What Is Currency Convertibility?
Currency convertibility is the ease with which a country's currency can be converted into gold or another currency. Currency convertibility is important for international commerce as globally sourced goods must be paid for in an agreed-upon currency that may not be the buyer's domestic currency.
When a country has poor currency convertibility, meaning it is difficult to swap it for another currency or store of value, it poses a risk and barrier to trade with foreign countries who have no need for the domestic currency.
- Currency convertibility refers to how liquid a nation's currency is in terms of exchanging with other global currencies.
- A convertible currency can be easily traded on forex markets with little to no restrictions.
- A convertible currency (e.g., U.S. dollar, Euro, Japanese Yen, and the British pound) is seen as a reliable store of value, meaning an investor will have no trouble buying and selling the currency.
- Non-convertible and blocked currencies (e.g. Cuban Pesos or North Korean Won) are not easily exchanged for other monies and are only used for domestic exchange with their respective borders.
Understanding Currency Convertibility
A convertible currency is any nation's legal tender that can be easily bought or sold on the foreign exchange market with little to no restrictions. A convertible currency is a highly liquid instrument as compared with currencies that are tightly controlled by a government's central bank or other regulating authority. A convertible currency is sometimes referred to as a hard currency.

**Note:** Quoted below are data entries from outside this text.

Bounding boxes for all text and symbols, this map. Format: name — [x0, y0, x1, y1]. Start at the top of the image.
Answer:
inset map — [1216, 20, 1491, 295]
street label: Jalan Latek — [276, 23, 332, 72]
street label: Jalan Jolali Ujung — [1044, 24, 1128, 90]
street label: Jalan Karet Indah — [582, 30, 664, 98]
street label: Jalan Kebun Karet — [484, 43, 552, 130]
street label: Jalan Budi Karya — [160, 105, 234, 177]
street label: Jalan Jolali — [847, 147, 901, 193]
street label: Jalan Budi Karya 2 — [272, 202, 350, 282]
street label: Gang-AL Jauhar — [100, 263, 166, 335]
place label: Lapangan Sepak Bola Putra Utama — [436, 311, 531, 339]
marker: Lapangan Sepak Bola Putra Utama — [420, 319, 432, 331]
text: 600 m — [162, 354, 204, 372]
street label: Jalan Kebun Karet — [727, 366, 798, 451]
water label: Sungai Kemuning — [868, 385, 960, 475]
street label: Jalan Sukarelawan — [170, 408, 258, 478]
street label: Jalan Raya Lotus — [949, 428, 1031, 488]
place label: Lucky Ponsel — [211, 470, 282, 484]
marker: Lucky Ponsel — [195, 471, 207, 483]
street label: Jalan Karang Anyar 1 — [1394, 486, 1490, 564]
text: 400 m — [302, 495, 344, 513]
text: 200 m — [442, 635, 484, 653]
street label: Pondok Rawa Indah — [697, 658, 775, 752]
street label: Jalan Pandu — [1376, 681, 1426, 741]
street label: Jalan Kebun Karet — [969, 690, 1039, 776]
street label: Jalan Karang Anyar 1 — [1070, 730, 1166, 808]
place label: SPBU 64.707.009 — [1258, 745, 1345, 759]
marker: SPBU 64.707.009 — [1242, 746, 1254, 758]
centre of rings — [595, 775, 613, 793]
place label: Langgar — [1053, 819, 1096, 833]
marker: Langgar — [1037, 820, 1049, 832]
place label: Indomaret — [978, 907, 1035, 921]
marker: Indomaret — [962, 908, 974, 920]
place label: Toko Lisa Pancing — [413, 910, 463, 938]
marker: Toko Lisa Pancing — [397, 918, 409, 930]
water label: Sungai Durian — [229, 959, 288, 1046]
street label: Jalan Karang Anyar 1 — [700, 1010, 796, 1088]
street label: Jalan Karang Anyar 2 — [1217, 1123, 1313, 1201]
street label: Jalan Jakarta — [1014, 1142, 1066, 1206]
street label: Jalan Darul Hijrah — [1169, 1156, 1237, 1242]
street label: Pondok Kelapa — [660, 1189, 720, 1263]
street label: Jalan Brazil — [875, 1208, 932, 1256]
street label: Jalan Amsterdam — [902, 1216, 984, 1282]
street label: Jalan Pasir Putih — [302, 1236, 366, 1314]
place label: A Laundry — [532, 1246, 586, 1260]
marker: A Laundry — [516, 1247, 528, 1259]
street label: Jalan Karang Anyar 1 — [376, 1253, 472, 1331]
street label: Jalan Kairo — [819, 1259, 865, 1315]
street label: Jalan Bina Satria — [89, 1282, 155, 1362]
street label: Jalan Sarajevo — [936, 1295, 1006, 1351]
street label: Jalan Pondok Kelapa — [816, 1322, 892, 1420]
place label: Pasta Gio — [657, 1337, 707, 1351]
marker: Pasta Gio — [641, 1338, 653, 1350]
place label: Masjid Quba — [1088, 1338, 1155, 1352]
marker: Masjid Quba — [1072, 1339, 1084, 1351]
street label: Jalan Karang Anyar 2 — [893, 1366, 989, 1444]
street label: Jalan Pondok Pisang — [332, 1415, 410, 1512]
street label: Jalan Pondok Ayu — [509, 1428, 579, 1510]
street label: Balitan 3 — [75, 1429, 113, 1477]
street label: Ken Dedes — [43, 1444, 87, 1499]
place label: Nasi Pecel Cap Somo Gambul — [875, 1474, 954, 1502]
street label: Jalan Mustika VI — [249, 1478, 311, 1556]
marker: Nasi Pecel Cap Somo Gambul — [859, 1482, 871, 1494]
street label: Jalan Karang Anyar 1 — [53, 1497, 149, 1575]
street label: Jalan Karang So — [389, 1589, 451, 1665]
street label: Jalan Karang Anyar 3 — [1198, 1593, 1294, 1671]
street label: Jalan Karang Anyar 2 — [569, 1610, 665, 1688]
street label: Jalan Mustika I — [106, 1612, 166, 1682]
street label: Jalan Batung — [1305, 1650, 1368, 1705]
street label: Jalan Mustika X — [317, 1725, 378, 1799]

Currencies such as the South Korean won and the Chinese Yuan are known as partially convertible currencies. A partially convertible currency is the legal tender of a country that is traded in low volumes in the global foreign exchange market. The governments of these countries place capital controls that limit the amount of currency that can exit or enter the country.
Nearly all countries have currencies that are at some level at least partially convertible. However, currencies such as the Brazilian real, Argentinian peso, and Chilean peso are considered non-convertible because it is virtually impossible to convert them into another legal tender, except in limited amounts on the black market.

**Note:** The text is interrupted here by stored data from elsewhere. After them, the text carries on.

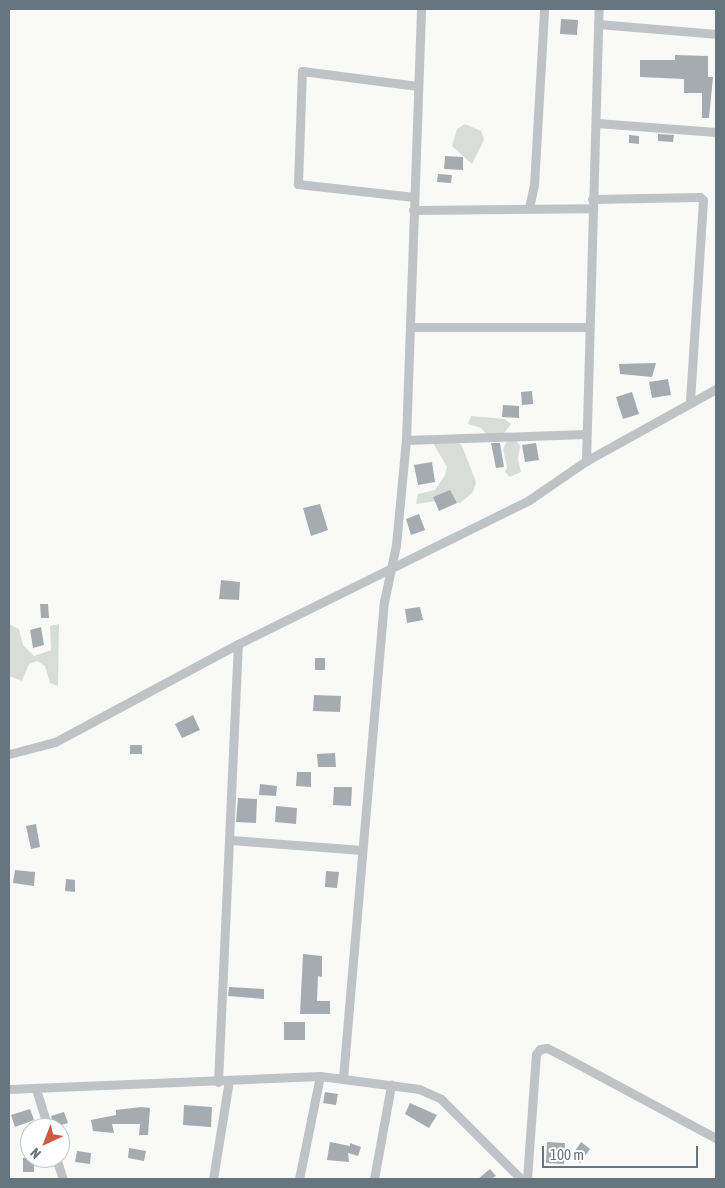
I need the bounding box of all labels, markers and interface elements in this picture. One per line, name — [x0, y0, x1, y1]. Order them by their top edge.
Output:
north arrow — [20, 1118, 70, 1168]
scale bar — [545, 1136, 701, 1168]
text: N — [27, 1145, 44, 1162]
text: 100 m — [550, 1146, 584, 1163]

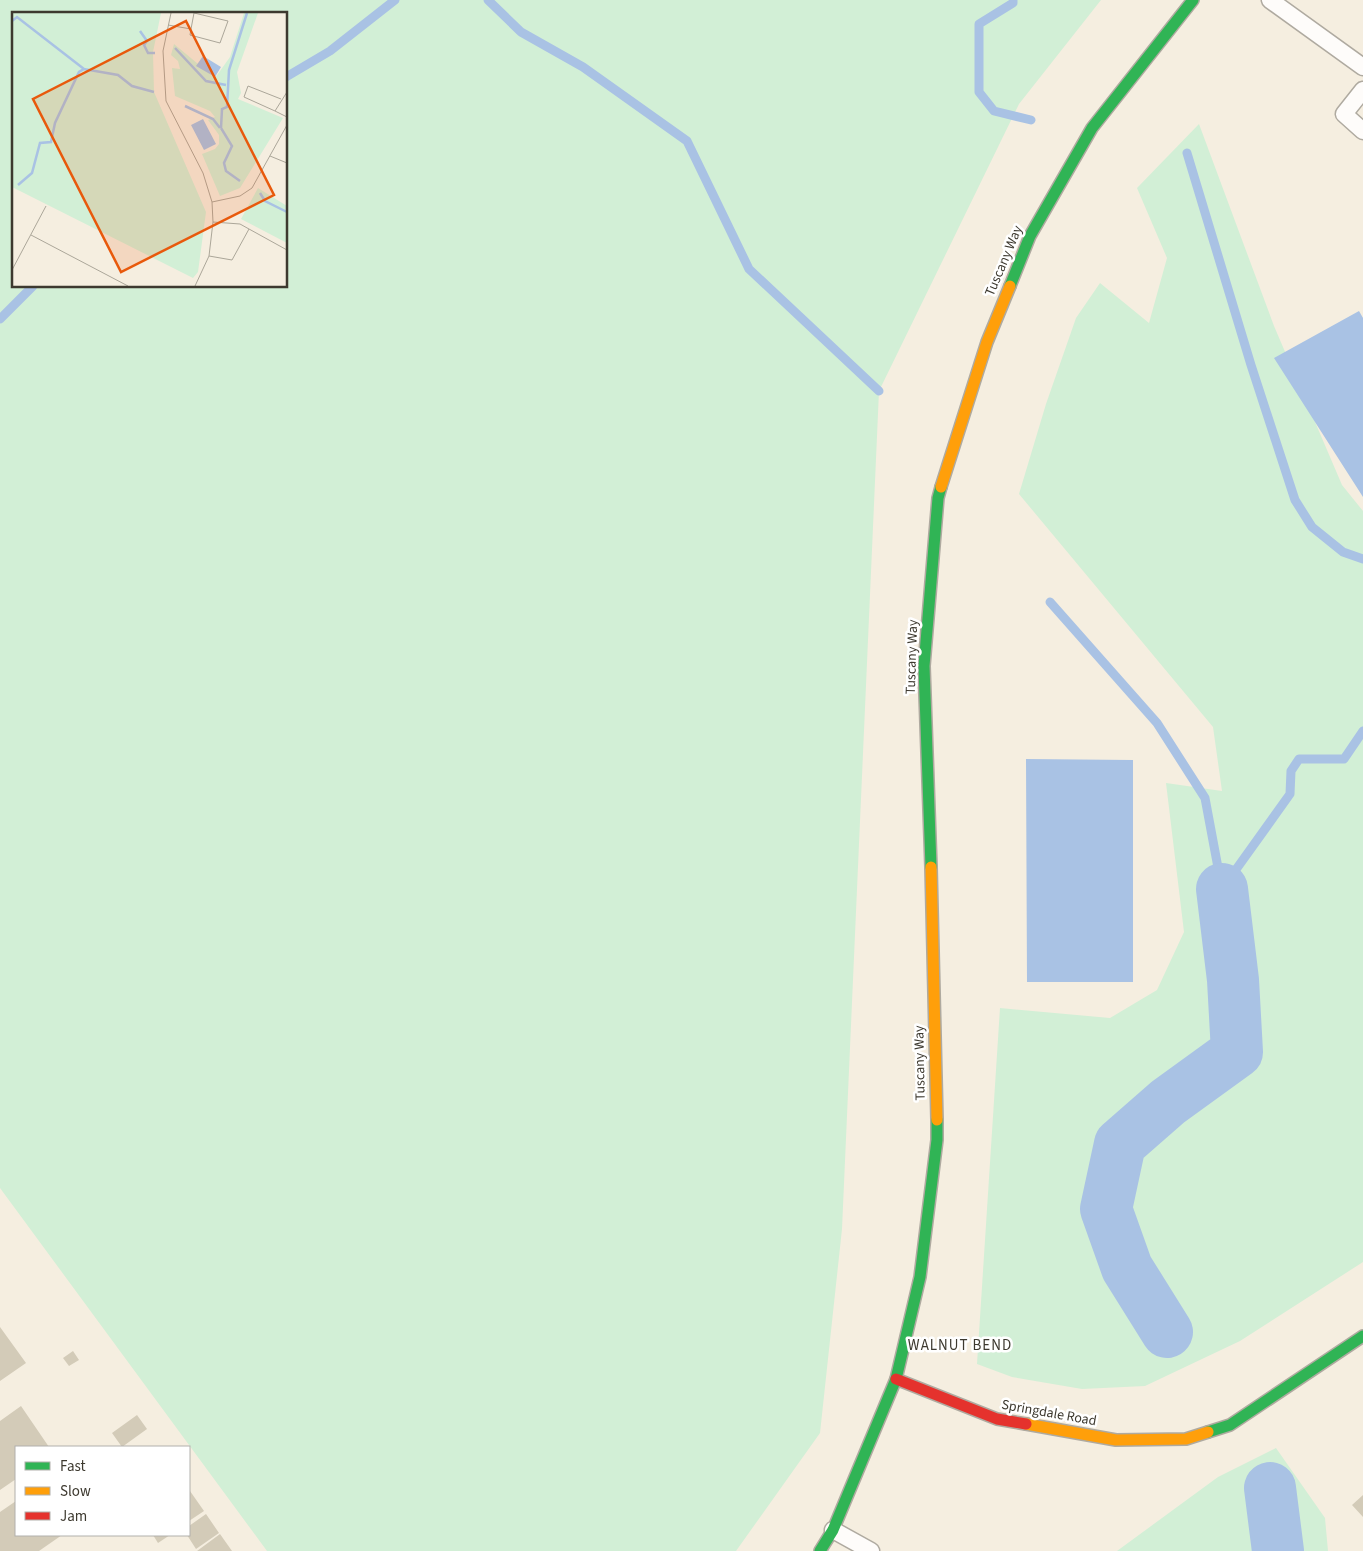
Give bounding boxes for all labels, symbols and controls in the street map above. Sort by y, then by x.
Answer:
inset map [12,12,288,288]
street label: Tuscany Way [980,222,1028,299]
street label: Tuscany Way [901,619,923,695]
street label: Tuscany Way [909,1025,931,1101]
district label: WALNUT BEND [908,1335,1012,1356]
street label: Springdale Road [1000,1395,1098,1431]
legend [15,1446,190,1536]
text: Fast [60,1456,86,1477]
text: Slow [60,1481,91,1502]
text: Jam [60,1506,87,1527]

A blocked currency is a currency that can’t freely be converted to other currencies on the forex markets as a result of exchange controls. Such money is mainly used for domestic transactions alone and does not freely exchange with other currencies, often due to government restrictions at home or abroad.

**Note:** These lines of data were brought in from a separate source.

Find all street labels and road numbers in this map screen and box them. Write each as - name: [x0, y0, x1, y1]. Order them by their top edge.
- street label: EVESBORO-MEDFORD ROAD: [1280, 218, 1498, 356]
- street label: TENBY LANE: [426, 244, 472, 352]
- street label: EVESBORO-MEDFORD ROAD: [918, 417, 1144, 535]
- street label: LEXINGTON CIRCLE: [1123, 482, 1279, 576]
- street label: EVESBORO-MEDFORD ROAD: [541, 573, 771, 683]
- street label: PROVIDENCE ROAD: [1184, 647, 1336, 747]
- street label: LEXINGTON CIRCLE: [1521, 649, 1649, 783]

The rise in popularity of cryptocurrencies in recent years has brought about yet another term: convertible virtual currency. This refers to digital currencies such as bitcoin, Ether, and Ripple, which are unregulated but can be used as a substitute for real and legally recognized currency even though they do not have the status of legal tender.
Convertibility and Geo-Political Considerations
There tends to be a correlation between a country's economy and the convertibility of its currency. The stronger an economy is on the global scale, the more likely its currency will be easily converted into other major currencies. Government constraints may result in a currency with low convertibility.
For example, a government with low reserves of hard foreign currency usually restricts currency convertibility because that government would otherwise not be in a position to intervene in the foreign exchange (forex) market (i.e., to revalue, devalue) in order to support their own currency if and when necessary.
Countries with a currency that has poor convertibility are at a global trade disadvantage because transactions don't run as smoothly as those with good convertibility. This reality will deter other countries from trading with them. Poor currency convertibility can contribute to slower economic growth as global trade opportunities are missed.
There are ways to trade in foreign currencies which do not exchange internationally or whose trade is severely limited or legally restricted in the domestic market. Non-deliverable forward contracts (NDFs) can give a trader, for instance, indirect exposure to the Chinese renminbi, Indian rupee, South Korean won, new Taiwan dollar, and Brazilian real and other inconvertible currencies.
Currency Convertibility and Capital Controls
Good currency convertibility requires a readily available supply of physical currency which is why some countries impose capital controls on money leaving its country. As economies slump into recession investors will often seek investment offshore or convert their money into one of the safe-haven currencies. To combat this and ensure money doesn't flood out of the country, some governments put controls in place to reduce capital flight during trying economic times.
Capital controls are most prevalent in emerging market countries due to the higher uncertainty in their economic outlook. In the wake of the 1997 Asian financial crisis, many countries in the region imposed tight capital controls to reduce the threat of a run on their currency.
More recently, Greece imposed capital controls in June 2015 to slow the capital outflows during the Greek Debt Crisis and these stayed in place until 2018. Those controls limited how much money could be withdrawn from the banking system. The interesting thing about the Greek controls is that the country is an EU member and uses the euro, so the capital controls did not actually affect the currency convertibility as Greece is just one part of the economies underlying the euro.